Suggest you PM me if you need more, 

get a property company to take you to the new territories, south side, the peak, mid-levels and then you get to see a bit of the country as well. 

go to the islands, a quick ferry ride away have a look at Discovery bay as a possible place to live.


----------



## lorgnette (Dec 19, 2010)

First thing to do is eat- simply soak in the varieties, the scents, the colours --live and drink in the diverse languages and cultures---soon the prominence of HK will empower all your senses. 

HK -a taste of truly Asia at its best with a sprinkling gift of British legacies woven into its social fabric- warmly felt even after 1.5 decades.

Enjoy Asia, and HK!


----------



## c_uk (Oct 24, 2012)

dub said:


> Hello everyone,
> 
> I have a job offer for a role in HK and am travelling out with my wife early January to see if we like it. I am 95% there, my wife is a bit more nervous about the move. We will look at some serviced apartments while we are there so we can decide where to live. Fully looking to embrace the local culture if we make the move but I want to make sure we get the best picture of life over there. I am sure it will be a cultural shock as neither of us have been to HK before. We have been to Bangkok and loved it.
> 
> ...


Hi dub,

I'm sure your wife would love it in Hongkong. If she like city like I do ( there's many shops, wine bars, clubs, and things to do ). The city is fast moving and very busy. There are some great restaurants of any kind. You can go up the peak by tram and back by bus to see the view of Hongkong. I love the bar on top of Peninsula hotel and one in Peking Road for a great view in the evening. It s the thing I missed most living there. Also, the bus ride to Stanley Market. Ferry to Discovery bay and other outlying islands. Most of all the Star Ferry that takes you to the other side of Hongkong. 

Transport is pretty good too. Bus. Taxis are cheap ( compare where I live now in UK) there's also the MTR( mass transit railway) the best way to get around quickly. There's also the tram cheap and very crowded if you're not in no rush . Stroll around the Market in Mongkok ( Kowloon side) and also home to ESF ( English School Foundation).


----------



## dunmovin (Dec 19, 2008)

All of the above is good advice and there is something in HK for everyone. "Getting a feel for the city" in just 5 days, WILL overwhelm you! There is far too much to do and see in such a short space of time and even then short trips to Macau or Shenzen add to the experience.
Like Singapore, it is a very safe place to live and within easy reach of places for holidays(Bali, Australia, Phuket, Malayasia etc).

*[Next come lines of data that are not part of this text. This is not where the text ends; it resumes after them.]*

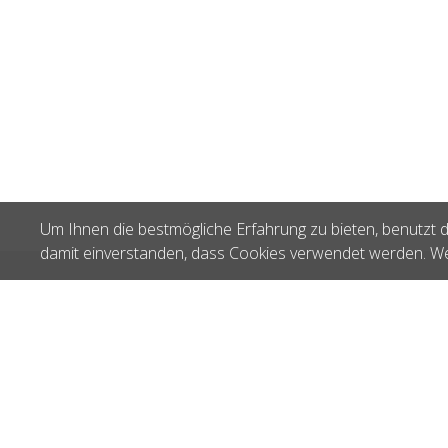
Um Ihnen die bestmögliche Erfahrung zu bieten, benutzt d
damit einverstanden, dass Cookies verwendet werden. We
Zuletzt gesehen
KnitPro Symfonie
Nadelspitzen 5.5
NK 20406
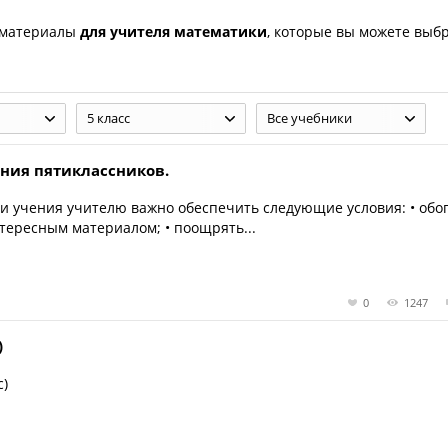
 материалы
для учителя математики
, которые вы можете выб
5 класс
Все учебники
ния пятиклассников.
 учения учителю важно обеспечить следующие условия: • обо
ересным материалом; • поощрять...
0
1247
)
с)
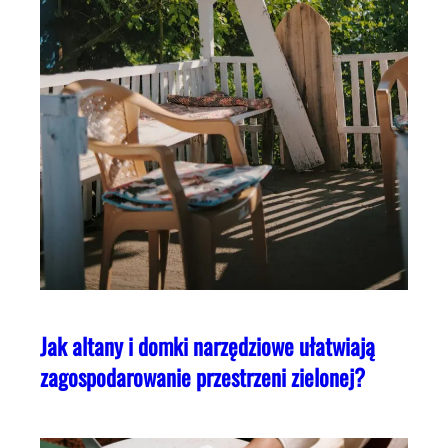
Jak altany i domki narzędziowe ułatwiają
zagospodarowanie przestrzeni zielonej?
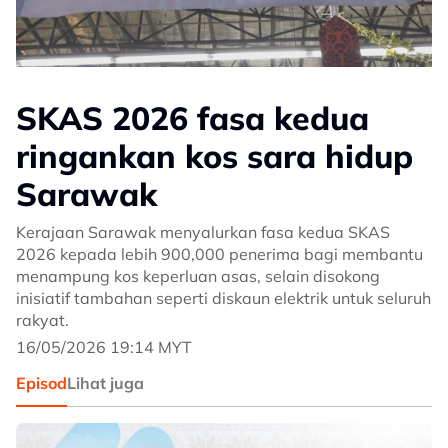
SKAS 2026 fasa kedua
ringankan kos sara hidup
Sarawak
Kerajaan Sarawak menyalurkan fasa kedua SKAS
2026 kepada lebih 900,000 penerima bagi membantu
menampung kos keperluan asas, selain disokong
inisiatif tambahan seperti diskaun elektrik untuk seluruh
rakyat.
16/05/2026 19:14 MYT
Episod
Lihat juga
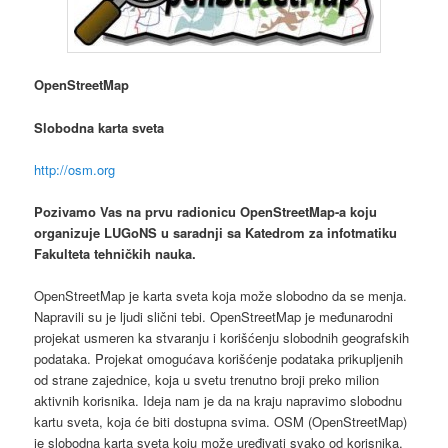
OpenStreetMap
Slobodna karta sveta
http://osm.org
Pozivamo Vas na prvu radionicu OpenStreetMap-a koju
organizuje LUGoNS u saradnji sa Katedrom za infotmatiku
Fakulteta tehničkih nauka.
OpenStreetMap je karta sveta koja može slobodno da se menja.
Napravili su je ljudi slični tebi. OpenStreetMap je međunarodni
projekat usmeren ka stvaranju i korišćenju slobodnih geografskih
podataka. Projekat omogućava korišćenje podataka prikupljenih
od strane zajednice, koja u svetu trenutno broji preko milion
aktivnih korisnika. Ideja nam je da na kraju napravimo slobodnu
kartu sveta, koja će biti dostupna svima. OSM (OpenStreetMap)
je slobodna karta sveta koju može uređivati svako od korisnika.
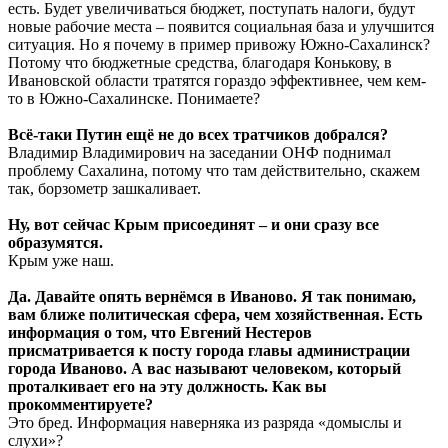
есть. Будет увеличиваться бюджет, поступать налоги, будут
новые рабочие места – появится социальная база и улучшится
ситуация. Но я почему в пример привожу Южно-Сахалинск?
Потому что бюджетные средства, благодаря Конькову, в
Ивановской области тратятся гораздо эффективнее, чем кем-
то в Южно-Сахалинске. Понимаете?
Всё-таки Путин ещё не до всех тратчиков добрался?
Владимир Владимирович на заседании ОНФ поднимал
проблему Сахалина, потому что там действительно, скажем
так, борзометр зашкаливает.
Ну, вот сейчас Крым присоединят – и они сразу все
образумятся.
Крым уже наш.
Да. Давайте опять вернёмся в Иваново. Я так понимаю,
вам ближе политическая сфера, чем хозяйственная. Есть
информация о том, что Евгений Нестеров
присматривается к посту города главы администрации
города Иваново. А вас называют человеком, который
проталкивает его на эту должность. Как вы
прокомментируете?
Это бред. Информация наверняка из разряда «домыслы и
слухи»?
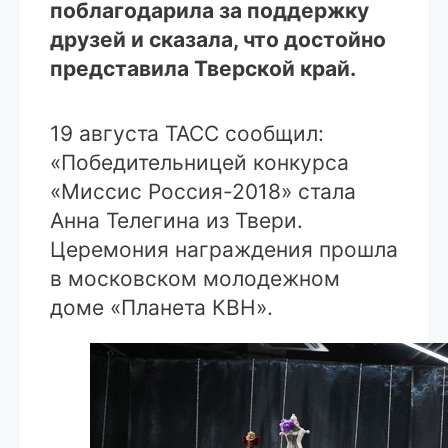
поблагодарила за поддержку
друзей и сказала, что достойно
представила Тверской край.
19 августа ТАСС сообщил:
«Победительницей конкурса
«Миссис Россия-2018» стала
Анна Телегина из Твери.
Церемония награждения прошла
в московском молодежном
доме «Планета КВН».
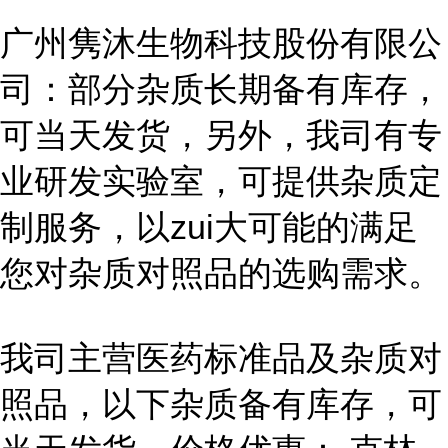
广州隽沐生物科技股份有限公
司：部分杂质长期备有库存，
可当天发货，另外，我司有专
业研发实验室，可提供杂质定
制服务，以zui大可能的满足
您对杂质对照品的选购需求。
我司主营医药标准品及杂质对
照品，以下杂质备有库存，可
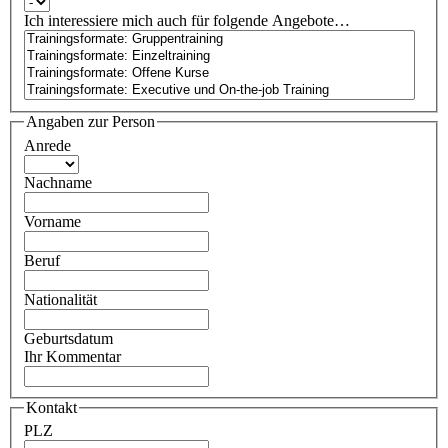
Ich interessiere mich auch für folgende Angebote…
Angaben zur Person
Anrede
Nachname
Vorname
Beruf
Nationalität
Geburtsdatum
Ihr Kommentar
Kontakt
PLZ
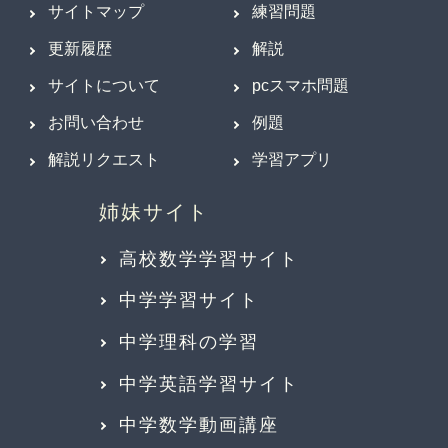
サイトマップ
練習問題
更新履歴
解説
サイトについて
pcスマホ問題
お問い合わせ
例題
解説リクエスト
学習アプリ
高校数学学習サイト
中学学習サイト
中学理科の学習
中学英語学習サイト
中学数学動画講座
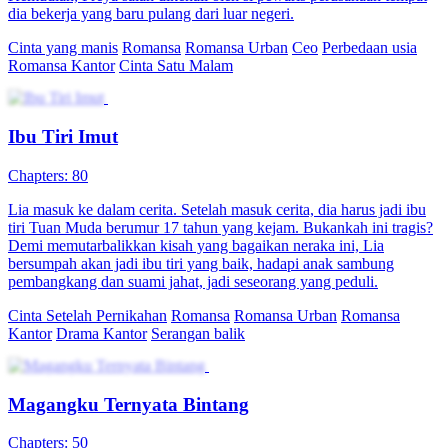
dia bekerja yang baru pulang dari luar negeri.
Cinta yang manis
Romansa
Romansa Urban
Ceo
Perbedaan usia
Romansa Kantor
Cinta Satu Malam
Ibu Tiri Imut
Chapters: 80
Lia masuk ke dalam cerita. Setelah masuk cerita, dia harus jadi ibu
tiri Tuan Muda berumur 17 tahun yang kejam. Bukankah ini tragis?
Demi memutarbalikkan kisah yang bagaikan neraka ini, Lia
bersumpah akan jadi ibu tiri yang baik, hadapi anak sambung
pembangkang dan suami jahat, jadi seseorang yang peduli.
Cinta Setelah Pernikahan
Romansa
Romansa Urban
Romansa
Kantor
Drama Kantor
Serangan balik
Magangku Ternyata Bintang
Chapters: 50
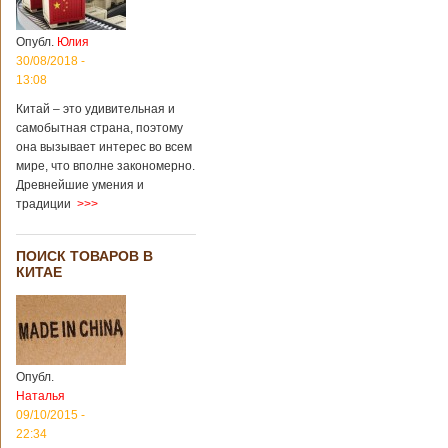
Опубл.
Юлия
30/08/2018 -
13:08
Китай – это удивительная и
самобытная страна, поэтому
она вызывает интерес во всем
мире, что вполне закономерно.
Древнейшие умения и
традиции
>>>
ПОИСК ТОВАРОВ В
КИТАЕ
Опубл.
Наталья
09/10/2015 -
22:34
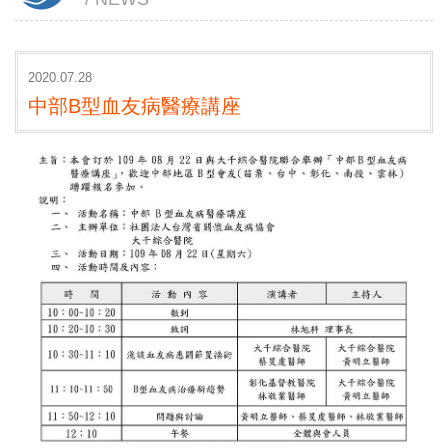
2020.07.28
中部B型血友病醫療講座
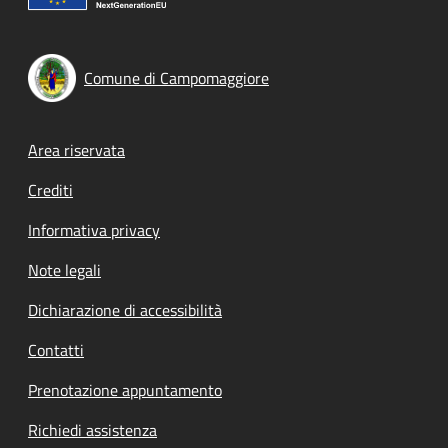
Comune di Campomaggiore
Footer menu
Area riservata
Crediti
Informativa privacy
Note legali
Dichiarazione di accessibilità
Contatti
Prenotazione appuntamento
Richiedi assistenza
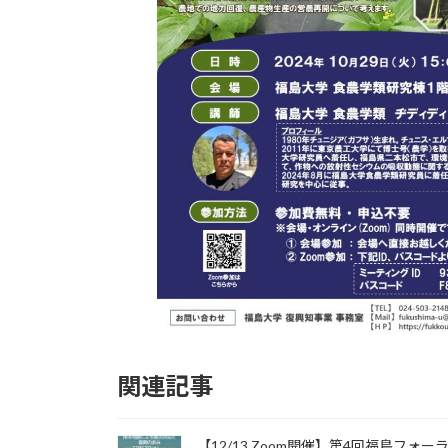
関連記事
【12/13 Zoom開催】第4回福島フォー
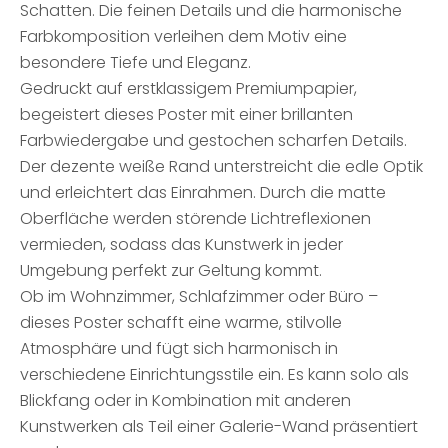
Schatten. Die feinen Details und die harmonische
Farbkomposition verleihen dem Motiv eine
besondere Tiefe und Eleganz.
Gedruckt auf erstklassigem Premiumpapier,
begeistert dieses Poster mit einer brillanten
Farbwiedergabe und gestochen scharfen Details.
Der dezente weiße Rand unterstreicht die edle Optik
und erleichtert das Einrahmen. Durch die matte
Oberfläche werden störende Lichtreflexionen
vermieden, sodass das Kunstwerk in jeder
Umgebung perfekt zur Geltung kommt.
Ob im Wohnzimmer, Schlafzimmer oder Büro –
dieses Poster schafft eine warme, stilvolle
Atmosphäre und fügt sich harmonisch in
verschiedene Einrichtungsstile ein. Es kann solo als
Blickfang oder in Kombination mit anderen
Kunstwerken als Teil einer Galerie-Wand präsentiert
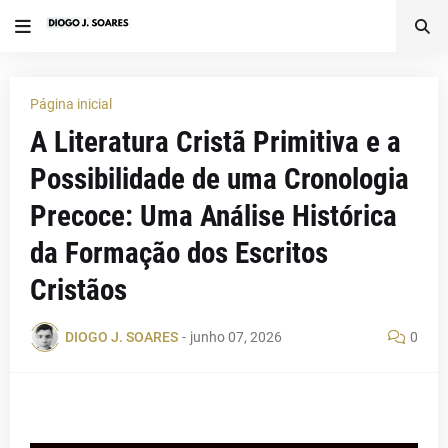
Página inicial
A Literatura Cristã Primitiva e a
Possibilidade de uma Cronologia
Precoce: Uma Análise Histórica
da Formação dos Escritos
Cristãos
DIOGO J. SOARES
-
junho 07, 2026
0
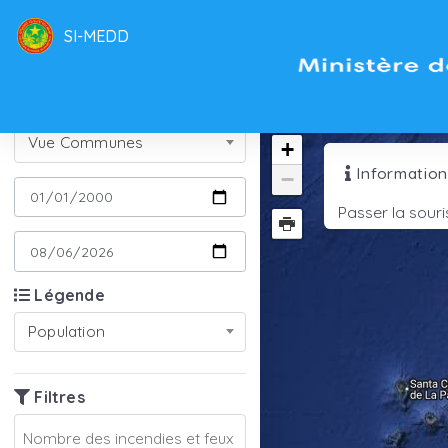
SI-MEDD
Niveau sélectionné
0
Vue Communes
+
Informatio
−
Passer la souri
Légende
Population
Filtres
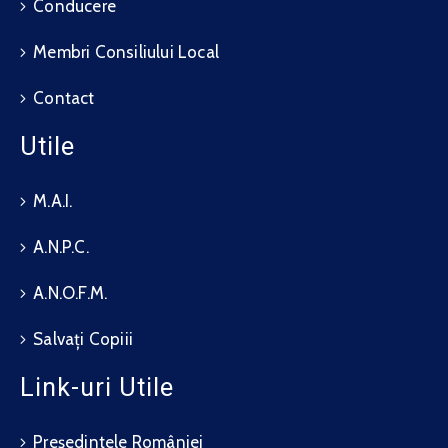
Conducere
Membri Consiliului Local
Contact
Utile
M.A.I.
A.N.P.C.
A.N.O.F.M.
Salvați Copiii
Link-uri Utile
Președintele României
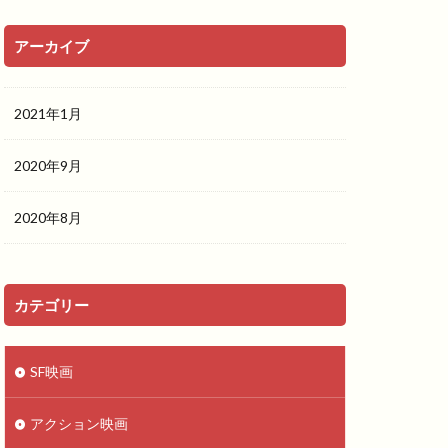
アーカイブ
2021年1月
2020年9月
2020年8月
カテゴリー
SF映画
アクション映画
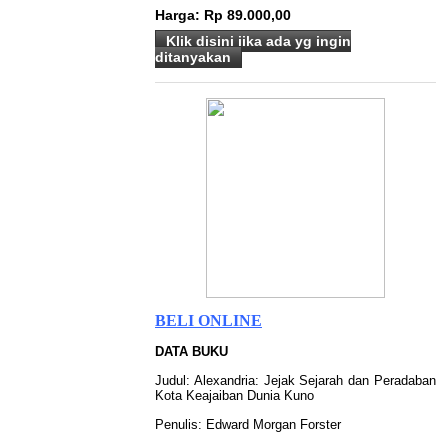
Harga:
Rp 89.000,00
Klik disini jika ada yg ingin
ditanyakan
BELI ONLINE
DATA BUKU
Judul: Alexandria: Jejak Sejarah dan Peradaban
Kota Keajaiban Dunia Kuno
Penulis: Edward Morgan Forster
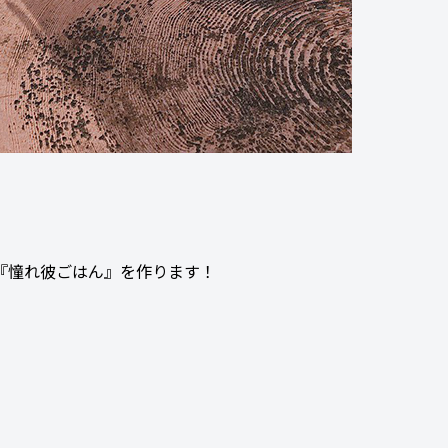
『憧れ彼ごはん』を作ります！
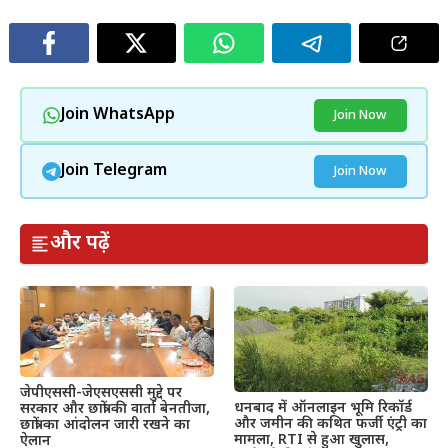
Join WhatsApp
Join Now
Join Telegram
Join Now
और पढ़ें
जेपीएससी-जेएसएससी मुद्दे पर
धनबाद में ऑनलाइन भूमि रिकॉर्ड
सरकार और छात्रों की वार्ता बेनतीजा,
और जमीन की कथित फर्जी एंट्री का
छात्रों का आंदोलन जारी रखने का
मामला, RTI से हुआ खुलास,
ऐलान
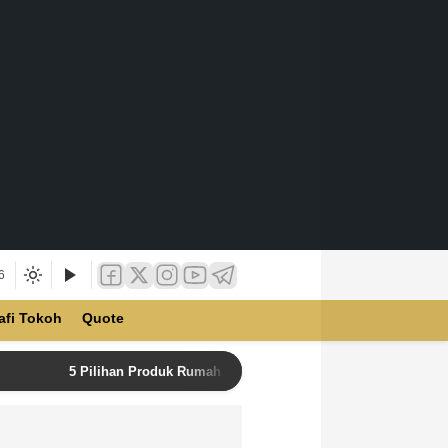
6
afi Tokoh
Quote
5 Pilihan Produk Rumah Tangga Terbaik di Unilever Store u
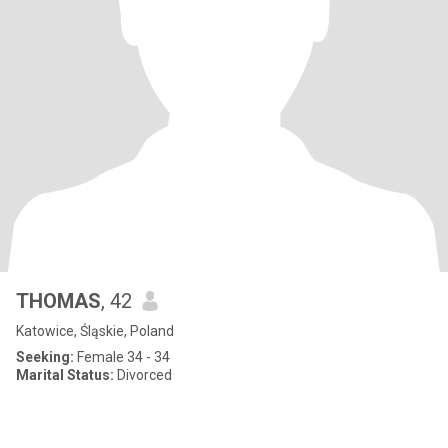
THOMAS
, 42
Katowice, Śląskie, Poland
Seeking:
Female 34 - 34
Marital Status:
Divorced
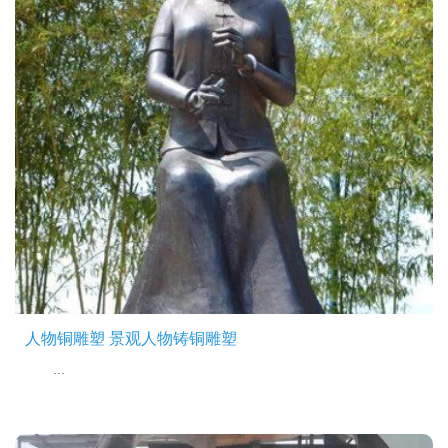
人物铜雕塑 景观人物铸铜雕塑
...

_Yes, the felix bar at the top of the Peninsula is nice, but a word of warning......the gents toilet has glass walls which give a spectacular view of Nathan rd., but the 1st time you use it, the urge to have a leak vanishes
_
I was there for 13 years, loved it, and would not change those years for anything


----------



## c_uk (Oct 24, 2012)

dunmovin said:


> All of the above is good advice and there is something in HK for everyone. "Getting a feel for the city" in just 5 days, WILL overwhelm you! There is far too much to do and see in such a short space of time and even then short trips to Macau or Shenzen add to the experience.
> Like Singapore, it is a very safe place to live and within easy reach of places for holidays(Bali, Australia, Phuket, Malayasia etc).
> 
> Yes, the felix bar at the top of the Peninsula is nice, but a word of warning......the gents toilet has glass walls which give a spectacular view of Nathan rd., but the 1st time you use it, the urge to have a leak vanishes
> ...


I was there in Feb/ March and the place is still as lively. The star ferry has changed and were more bridges to walk to before you reach the other side of the garden after you get off the Ferry. I went to see my old place in Kowloon (Yaumatei) and has new building standing. More hotel and restaurant. I went to the outlying islands and looks different but not as crowded as I remember it. But still enjoy visiting every time and going up the peak by tram and enjoy the view while having a coffee. I appreciate it more now being a tourist than when I lived there!


----------



## dub (Dec 17, 2012)

Thank you all for your comments and advice! I am sure we are going to love it! Have a great Christmas!!!!


----------



## b2303 (Oct 26, 2012)

Great answers. Just arrived its all so exciting !!


----------



## KiTT (Jun 29, 2013)

Lai Kwai Fong would be the best for a drink!


----------